Word for word, restate the data that follows, omitting the images.

════

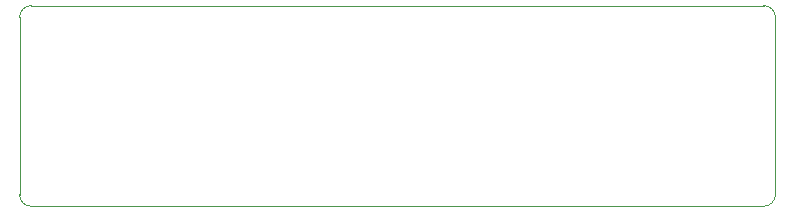
<source format=gm1>
%TF.GenerationSoftware,KiCad,Pcbnew,9.0.0*%
%TF.CreationDate,2025-05-10T22:56:34+02:00*%
%TF.ProjectId,CYPD3177_3.3V_V2_+_OLED,43595044-3331-4373-975f-332e33565f56,rev?*%
%TF.SameCoordinates,Original*%
%TF.FileFunction,Profile,NP*%
%FSLAX46Y46*%
G04 Gerber Fmt 4.6, Leading zero omitted, Abs format (unit mm)*
G04 Created by KiCad (PCBNEW 9.0.0) date 2025-05-10 22:56:34*
%MOMM*%
%LPD*%
G01*
G04 APERTURE LIST*
%TA.AperFunction,Profile*%
%ADD10C,0.100000*%
%TD*%
G04 APERTURE END LIST*
D10*
X162000100Y-97000000D02*
X100000000Y-97000000D01*
X99000002Y-96000000D02*
X98999999Y-81000000D01*
X100000000Y-97000000D02*
G75*
G02*
X99000000Y-96000000I0J1000000D01*
G01*
X163000000Y-81000000D02*
X163000000Y-96000000D01*
X99000000Y-81000000D02*
G75*
G02*
X100000000Y-80000000I999900J100D01*
G01*
X100000000Y-80000000D02*
X162000000Y-80000000D01*
X163000000Y-96000000D02*
G75*
G02*
X162000000Y-97000000I-999900J-100D01*
G01*
X162000000Y-80000000D02*
G75*
G02*
X163000000Y-81000000I0J-1000000D01*
G01*
M02*

</source>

════

*Response below*.
<source format=gm1>
%TF.GenerationSoftware,KiCad,Pcbnew,9.0.0*%
%TF.CreationDate,2025-05-10T22:56:34+02:00*%
%TF.ProjectId,CYPD3177_3.3V_V2_+_OLED,43595044-3331-4373-975f-332e33565f56,rev?*%
%TF.SameCoordinates,Original*%
%TF.FileFunction,Profile,NP*%
%FSLAX46Y46*%
G04 Gerber Fmt 4.6, Leading zero omitted, Abs format (unit mm)*
G04 Created by KiCad (PCBNEW 9.0.0) date 2025-05-10 22:56:34*
%MOMM*%
%LPD*%
G01*
G04 APERTURE LIST*
%TA.AperFunction,Profile*%
%ADD10C,0.100000*%
%TD*%
G04 APERTURE END LIST*
D10*
X162000100Y-97000000D02*
X100000000Y-97000000D01*
X99000002Y-96000000D02*
X98999999Y-81000000D01*
X100000000Y-97000000D02*
G75*
G02*
X99000000Y-96000000I0J1000000D01*
G01*
X163000000Y-81000000D02*
X163000000Y-96000000D01*
X99000000Y-81000000D02*
G75*
G02*
X100000000Y-80000000I999900J100D01*
G01*
X100000000Y-80000000D02*
X162000000Y-80000000D01*
X163000000Y-96000000D02*
G75*
G02*
X162000000Y-97000000I-999900J-100D01*
G01*
X162000000Y-80000000D02*
G75*
G02*
X163000000Y-81000000I0J-1000000D01*
G01*
M02*

</source>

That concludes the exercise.